**EXTRAIT:**
====

Notre communication propose une réflexion sur la recherche comparative en éducation à partir d'une étude empirique sur les inégalités dans les systèmes éducatifs français et chilien. D'après les évaluations internationales et notamment l'enquête PISA (2012), ces systèmes éducatifs diffèrent fortement en termes de leur efficacité : en France les jeunes de 15 ans sont en moyenne largement plus compétents que les Chiliens. Cependant, d'après les mesures d'équité ces systèmes se rapprochent considérablement se situant parmi les pays où l'impact du milieu social sur les performances est l'un de plus élevés. Alors qu'en moyenne dans les pays de l'OCDE, le milieu social explique 14,8% de la variance des performances des jeunes de 15 ans en mathématiques; ce pourcentage s'élève à 23,1% au Chili et à 22,5% en France. Ce constat nous a amené à nous demander dans quel sens deux modèles éducatifs aussi différents, dans deux sociétés aussi contrastées, pouvaient parvenir à un résultat proche. Ainsi, à la différence de l'abondante littérature sur ce sujet dans la sociologie de l'éducation et d'autres disciplines, cette étude ne visait ni à expliquer les inégalités ni à comparer leur ampleur, elle s'est intéressée davantage aux différences qualitatives que ces chiffres occultent.

====

**ENREGISTREMENTS CONSERVÉS:**
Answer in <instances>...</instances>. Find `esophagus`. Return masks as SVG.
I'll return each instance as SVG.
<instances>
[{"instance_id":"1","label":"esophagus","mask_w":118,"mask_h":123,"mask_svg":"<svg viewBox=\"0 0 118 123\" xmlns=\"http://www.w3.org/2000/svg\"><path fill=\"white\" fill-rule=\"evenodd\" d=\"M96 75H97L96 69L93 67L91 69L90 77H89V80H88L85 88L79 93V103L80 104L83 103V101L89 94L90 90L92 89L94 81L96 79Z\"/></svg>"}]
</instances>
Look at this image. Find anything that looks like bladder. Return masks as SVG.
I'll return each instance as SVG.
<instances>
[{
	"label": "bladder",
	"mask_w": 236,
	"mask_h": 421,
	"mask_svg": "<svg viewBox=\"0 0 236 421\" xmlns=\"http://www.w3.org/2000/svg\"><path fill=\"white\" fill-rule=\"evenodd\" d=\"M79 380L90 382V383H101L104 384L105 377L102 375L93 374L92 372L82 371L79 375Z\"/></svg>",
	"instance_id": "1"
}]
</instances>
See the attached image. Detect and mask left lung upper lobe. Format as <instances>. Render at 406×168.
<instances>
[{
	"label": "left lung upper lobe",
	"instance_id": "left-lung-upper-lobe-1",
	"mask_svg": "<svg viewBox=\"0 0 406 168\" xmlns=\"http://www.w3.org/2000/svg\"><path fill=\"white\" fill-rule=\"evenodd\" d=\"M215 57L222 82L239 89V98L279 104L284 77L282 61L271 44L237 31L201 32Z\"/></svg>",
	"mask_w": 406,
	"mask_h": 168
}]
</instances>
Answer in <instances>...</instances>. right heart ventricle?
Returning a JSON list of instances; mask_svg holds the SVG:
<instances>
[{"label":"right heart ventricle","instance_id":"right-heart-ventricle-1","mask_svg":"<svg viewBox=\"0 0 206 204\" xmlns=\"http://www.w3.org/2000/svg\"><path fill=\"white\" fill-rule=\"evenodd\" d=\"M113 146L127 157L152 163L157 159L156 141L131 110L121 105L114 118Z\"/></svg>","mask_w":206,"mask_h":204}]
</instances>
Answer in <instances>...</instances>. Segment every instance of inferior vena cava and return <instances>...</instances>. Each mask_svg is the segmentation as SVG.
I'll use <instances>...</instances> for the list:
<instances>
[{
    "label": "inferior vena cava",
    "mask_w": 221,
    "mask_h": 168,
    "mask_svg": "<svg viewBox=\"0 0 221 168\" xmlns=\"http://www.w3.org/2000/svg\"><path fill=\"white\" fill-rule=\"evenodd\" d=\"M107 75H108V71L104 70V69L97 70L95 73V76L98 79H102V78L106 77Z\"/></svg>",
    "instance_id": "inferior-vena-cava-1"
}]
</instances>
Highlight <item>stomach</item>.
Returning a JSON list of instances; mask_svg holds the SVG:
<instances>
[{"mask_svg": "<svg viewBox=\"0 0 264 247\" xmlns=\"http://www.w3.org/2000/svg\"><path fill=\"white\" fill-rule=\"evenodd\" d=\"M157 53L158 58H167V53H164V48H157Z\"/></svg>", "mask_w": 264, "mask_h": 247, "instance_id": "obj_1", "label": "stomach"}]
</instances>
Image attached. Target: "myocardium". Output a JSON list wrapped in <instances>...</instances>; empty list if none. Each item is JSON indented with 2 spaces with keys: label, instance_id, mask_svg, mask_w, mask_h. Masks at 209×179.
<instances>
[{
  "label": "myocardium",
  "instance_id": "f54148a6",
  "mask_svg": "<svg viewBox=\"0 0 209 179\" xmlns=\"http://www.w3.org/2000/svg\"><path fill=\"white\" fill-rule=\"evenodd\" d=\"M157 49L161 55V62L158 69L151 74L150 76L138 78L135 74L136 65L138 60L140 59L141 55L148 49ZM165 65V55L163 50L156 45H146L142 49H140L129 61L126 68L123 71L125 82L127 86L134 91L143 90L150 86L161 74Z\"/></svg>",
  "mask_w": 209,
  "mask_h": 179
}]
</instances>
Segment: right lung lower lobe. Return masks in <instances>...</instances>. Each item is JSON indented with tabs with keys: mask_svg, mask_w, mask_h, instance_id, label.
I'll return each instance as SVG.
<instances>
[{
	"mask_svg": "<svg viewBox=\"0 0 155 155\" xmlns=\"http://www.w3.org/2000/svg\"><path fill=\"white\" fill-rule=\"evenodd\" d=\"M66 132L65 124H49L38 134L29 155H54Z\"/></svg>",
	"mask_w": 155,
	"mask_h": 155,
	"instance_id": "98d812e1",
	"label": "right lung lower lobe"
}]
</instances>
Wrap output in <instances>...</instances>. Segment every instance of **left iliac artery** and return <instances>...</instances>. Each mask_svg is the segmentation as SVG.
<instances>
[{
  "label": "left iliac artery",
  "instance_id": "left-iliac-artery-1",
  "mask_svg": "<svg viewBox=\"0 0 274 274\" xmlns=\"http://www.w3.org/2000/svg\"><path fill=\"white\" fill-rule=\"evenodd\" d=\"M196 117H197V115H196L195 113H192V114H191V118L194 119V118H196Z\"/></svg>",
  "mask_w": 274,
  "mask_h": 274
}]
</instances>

====

**ENSEMBLE DE TÂCHES:**
1 > D'après l'extrait, quelle part de la variance des performances en mathématiques des jeunes de 15 ans le milieu social explique-t-il au Chili ?
2 > Relevez tous les pourcentages mentionnés dans l'extrait.
3 > Traduisez en anglais cette phrase de l'extrait : « Ce constat nous a amené à nous demander dans quel sens deux modèles éducatifs aussi différents, dans deux sociétés aussi contrastées, pouvaient parvenir à un résultat proche. »
Les enregistrements forment un matériau distinct de l'extrait.

**RÉPONSES PAR TÂCHE:**
1 > 23,1 %

2 > 14,8 %, 23,1 % et 22,5 %

3 > This finding led us to ask in what sense two such different educational models, in two such contrasting societies, could arrive at a similar result.